In their prime, Michael Schumacher, Lance Armstrong and Michael Jordan decided the schedules of sports nuts (and those who made the folly of befriending them) on game days. They were like that, one of their kind, creating moments to store in the hard disk of the mind. They were blessed with supreme talent. They fused it with a stellar work ethic, steely mind, deep desire and decisive leadership, and stamped on it an imposing personality. To see their craft— day in, day out—was to see something of beauty. One day, expectedly, they left.

Some years later, unexpectedly, they came back. The world watched them then, for who they were. The world is watching again, in Armstrong and Schumacher’s case, to see what they have become. They are older, they are rusty, they may be softer. It makes the story all the more fascinating. If they could destroy the competition in their time, what can they do now, when the onset of age has chipped away at their skills, body and aura?

The Itch To Play

 
 
If they could destroy the competition in their time, what can they do now, when the passing of the years has chipped away at their skills, body and aura?
 
 
Jordan has come and gone. Armstrong is at his halfway point, with another year to go. Schumacher’s brief return—he will fill in for injured Ferrari driver Felipe Massa for the remaining seven races of the season—will get its first test in the street circuit of Valencia, Spain, on August 23. “Although it is true that the Formula One chapter has long been closed for me, it is also true, for team loyalty reasons, that I cannot ignore the unfortunate situation,” said

Schumacher, in a statement. But the ace also affirmed that he wouldn’t just be filling in: “The competitor that I am, I also very much look forward to facing this challenge.” Since retiring, Schumacher has been on Ferrari’s team as an advisor.

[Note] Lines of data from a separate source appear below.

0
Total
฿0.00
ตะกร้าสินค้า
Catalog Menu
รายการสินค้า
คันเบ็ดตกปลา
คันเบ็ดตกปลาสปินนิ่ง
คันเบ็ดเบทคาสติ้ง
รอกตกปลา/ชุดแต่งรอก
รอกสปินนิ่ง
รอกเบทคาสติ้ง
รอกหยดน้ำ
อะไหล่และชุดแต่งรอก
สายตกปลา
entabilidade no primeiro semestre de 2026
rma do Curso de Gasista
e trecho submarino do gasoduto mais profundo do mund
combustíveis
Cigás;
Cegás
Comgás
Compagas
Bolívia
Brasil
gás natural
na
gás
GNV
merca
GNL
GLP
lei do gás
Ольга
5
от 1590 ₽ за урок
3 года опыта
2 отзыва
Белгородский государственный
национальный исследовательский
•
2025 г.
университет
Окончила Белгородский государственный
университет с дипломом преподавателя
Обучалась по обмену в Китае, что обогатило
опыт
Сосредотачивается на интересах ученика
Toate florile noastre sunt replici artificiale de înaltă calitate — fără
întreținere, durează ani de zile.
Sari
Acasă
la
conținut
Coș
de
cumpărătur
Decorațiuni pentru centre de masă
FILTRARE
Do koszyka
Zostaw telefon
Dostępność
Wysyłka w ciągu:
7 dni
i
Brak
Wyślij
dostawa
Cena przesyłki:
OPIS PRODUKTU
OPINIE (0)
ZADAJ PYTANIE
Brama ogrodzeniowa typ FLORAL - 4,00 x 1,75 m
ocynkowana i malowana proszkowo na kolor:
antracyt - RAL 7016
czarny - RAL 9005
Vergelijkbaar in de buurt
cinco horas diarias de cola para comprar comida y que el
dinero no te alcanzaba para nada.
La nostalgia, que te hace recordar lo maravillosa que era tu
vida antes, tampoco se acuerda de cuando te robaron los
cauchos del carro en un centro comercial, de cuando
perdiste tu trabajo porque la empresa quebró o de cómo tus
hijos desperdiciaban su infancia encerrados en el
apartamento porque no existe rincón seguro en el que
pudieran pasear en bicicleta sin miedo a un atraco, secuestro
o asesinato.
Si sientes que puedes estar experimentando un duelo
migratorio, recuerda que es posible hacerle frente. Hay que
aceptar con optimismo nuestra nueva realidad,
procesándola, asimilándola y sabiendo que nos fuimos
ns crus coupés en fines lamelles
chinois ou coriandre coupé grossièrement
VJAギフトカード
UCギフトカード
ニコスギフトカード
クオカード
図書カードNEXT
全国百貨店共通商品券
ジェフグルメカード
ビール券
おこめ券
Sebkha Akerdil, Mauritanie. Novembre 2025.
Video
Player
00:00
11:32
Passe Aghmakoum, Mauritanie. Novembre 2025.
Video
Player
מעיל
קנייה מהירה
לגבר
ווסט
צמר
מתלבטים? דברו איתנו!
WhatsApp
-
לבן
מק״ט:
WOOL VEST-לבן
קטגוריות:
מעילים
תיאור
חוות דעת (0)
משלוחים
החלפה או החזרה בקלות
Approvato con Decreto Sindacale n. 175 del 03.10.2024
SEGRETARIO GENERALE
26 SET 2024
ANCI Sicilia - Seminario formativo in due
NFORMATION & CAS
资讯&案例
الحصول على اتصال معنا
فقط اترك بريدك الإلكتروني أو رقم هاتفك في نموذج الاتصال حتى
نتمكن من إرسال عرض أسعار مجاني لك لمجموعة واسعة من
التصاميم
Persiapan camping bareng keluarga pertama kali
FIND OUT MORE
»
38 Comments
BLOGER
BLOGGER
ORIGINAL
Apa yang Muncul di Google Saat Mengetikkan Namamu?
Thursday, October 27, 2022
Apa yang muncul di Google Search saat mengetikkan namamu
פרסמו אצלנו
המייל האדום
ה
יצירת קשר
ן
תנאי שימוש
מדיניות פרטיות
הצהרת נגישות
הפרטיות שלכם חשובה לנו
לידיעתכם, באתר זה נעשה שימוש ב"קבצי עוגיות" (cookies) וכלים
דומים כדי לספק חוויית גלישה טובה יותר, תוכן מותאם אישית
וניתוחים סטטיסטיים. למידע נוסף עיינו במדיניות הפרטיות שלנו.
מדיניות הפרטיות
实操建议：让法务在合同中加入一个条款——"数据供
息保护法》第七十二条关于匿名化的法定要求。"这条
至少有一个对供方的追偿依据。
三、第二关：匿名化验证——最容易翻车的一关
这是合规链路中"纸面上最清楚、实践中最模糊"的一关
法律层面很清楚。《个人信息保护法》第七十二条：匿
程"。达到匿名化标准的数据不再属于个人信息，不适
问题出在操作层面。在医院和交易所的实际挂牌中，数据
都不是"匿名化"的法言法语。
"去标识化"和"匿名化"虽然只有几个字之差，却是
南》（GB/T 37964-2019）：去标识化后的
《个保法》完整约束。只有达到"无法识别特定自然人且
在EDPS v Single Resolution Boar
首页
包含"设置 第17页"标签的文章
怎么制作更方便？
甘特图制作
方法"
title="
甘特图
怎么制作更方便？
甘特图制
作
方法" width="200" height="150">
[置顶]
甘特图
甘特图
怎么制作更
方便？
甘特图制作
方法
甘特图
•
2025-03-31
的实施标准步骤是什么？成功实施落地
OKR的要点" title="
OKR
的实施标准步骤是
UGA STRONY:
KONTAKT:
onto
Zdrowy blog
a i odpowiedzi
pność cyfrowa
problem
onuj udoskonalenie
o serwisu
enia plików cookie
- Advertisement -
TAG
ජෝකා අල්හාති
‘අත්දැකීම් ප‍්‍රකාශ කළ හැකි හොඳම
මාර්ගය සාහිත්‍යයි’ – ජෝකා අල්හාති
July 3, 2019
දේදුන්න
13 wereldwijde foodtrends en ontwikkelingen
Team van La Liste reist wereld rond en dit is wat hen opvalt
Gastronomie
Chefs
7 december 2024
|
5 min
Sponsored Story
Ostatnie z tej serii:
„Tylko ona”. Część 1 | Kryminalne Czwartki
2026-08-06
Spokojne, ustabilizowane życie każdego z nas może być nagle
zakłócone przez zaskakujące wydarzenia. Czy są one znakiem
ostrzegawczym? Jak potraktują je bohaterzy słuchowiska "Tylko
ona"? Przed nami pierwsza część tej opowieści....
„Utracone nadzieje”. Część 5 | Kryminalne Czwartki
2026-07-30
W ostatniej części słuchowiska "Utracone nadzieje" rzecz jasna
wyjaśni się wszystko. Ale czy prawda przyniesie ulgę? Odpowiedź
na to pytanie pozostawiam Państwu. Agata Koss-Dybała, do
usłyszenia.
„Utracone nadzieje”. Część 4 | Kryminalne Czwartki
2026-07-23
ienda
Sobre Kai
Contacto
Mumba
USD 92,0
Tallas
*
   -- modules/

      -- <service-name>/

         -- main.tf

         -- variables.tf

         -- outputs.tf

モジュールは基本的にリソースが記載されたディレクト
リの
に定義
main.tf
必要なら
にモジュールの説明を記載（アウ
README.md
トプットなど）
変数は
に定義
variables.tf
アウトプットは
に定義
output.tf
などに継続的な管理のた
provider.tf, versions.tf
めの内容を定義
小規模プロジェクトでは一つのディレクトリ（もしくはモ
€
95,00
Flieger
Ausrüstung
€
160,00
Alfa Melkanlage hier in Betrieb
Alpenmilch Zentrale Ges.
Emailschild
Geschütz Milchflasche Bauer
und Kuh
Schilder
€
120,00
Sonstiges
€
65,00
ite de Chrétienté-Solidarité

Comebacks in sport, there have been many. For many reasons, with many outcomes. Bjorn Borg came back, with his trusty wooden rackets, to earn money to sink into more losing businesses. Martina Navratilova returned at 43 to play and win doubles, partnering an 18-year-old, because she missed the pleasures and pains of competing; remarkably, she played till 49.

Another Martina, Hingis, lived her life backwards. At an age when she should have been in school, she was on a tennis court. And when she should have been on a tennis court, she wanted to go to school. She went. But she missed tennis so much there that she came back, finally getting the age and profession match right at 26.

But Schumacher will be 40, and away from top-flight competition for nearly three years now; he last drove an F1 car 18 months ago. Armstrong will be 38 when the next Tour de France—the centrepiece of the cycling season—comes around in July 2010. Jordan was 38 when he came back for the third time, with knees that wanted to secede from his legs. These champions have legacies to protect. Borg, where he was then, could afford to make an ass of himself. But Schumacher, Armstrong and Jordan, what were they thinking?

For most who see them, it doesn’t matter what they were thinking. It’s enough that they’re out there, not for an outing where the result is incidental, but for the real thing. They have traced, or will trace, paths that are deeply individual. But at the heart of it is the desire to compete at the highest level and to solve a puzzle that looks different from what it looked when they left.

Three Lives

Jordan turned new beginnings in sport into an art form. The first time he quit basketball was in 1993, in his prime, right after winning his third straight championship. Devastated by the murder of his father, he sought solace in the sport Jordan Sr wanted him to play: baseball. He found solace, but he also found he was a lousy baseball player. So, he went back to what he was good at, basketball, and won three more rings. He walked away again in 1998. Only to came back in 2001, this time to prop up a team—on its playing roster and in its P&L account—in which he had financial and managerial interests.

Each time, he returned a different player, with a seemingly evolved understanding of his game. In his first outing, he attacked the basket. Back from baseball, he lost the speed and ferociousness to create violence around the board, but found a sweet jump shot—and new ways to win. His third outing was all about trying to rediscover that jump shot and discover new ways to win. Each time, it made for compelling viewing.

As did Armstrong. In a sport that demands punishing levels of endurance, Armstrong was about 10 years older than the age at which road cyclists peak and a few months short of training. He didn’t set the pace, but he found smart ways to keep pace. He didn’t win the Tour, and he didn’t win the respect of his team leader, Alberto Contador. But he showed he belonged among the top five riders of the world. He made twice as many Americans watch what is a quintessentially European sport. And he’s left cycling fans with the mouth-watering prospect of one more crack at the Yellow Jersey and Contador—in a team and time that is completely of his making.

Even when he left in 2006, there was a feeling that Schumacher left a year, if not more, too soon. That season, his famed competitive and gamesmanship instincts were alive and on the edge. Like always, he was winning races, manufacturing stunning qualifying laps, and infuriating other drivers with his words and actions. And he took the championship battle to the final race of the season. How Schumacher drives this season, where the premium on driving skill is more than it has ever been in the last 10-15 years, will be intriguing.

For all his greatness, Schumacher might end up being passed by drivers who were toddlers when he was on his first F1 drive. And when he bobs up and down on an insane French Alps climb next July, Armstrong might not resemble a cat climbing a tree. Regardless, the world will watch.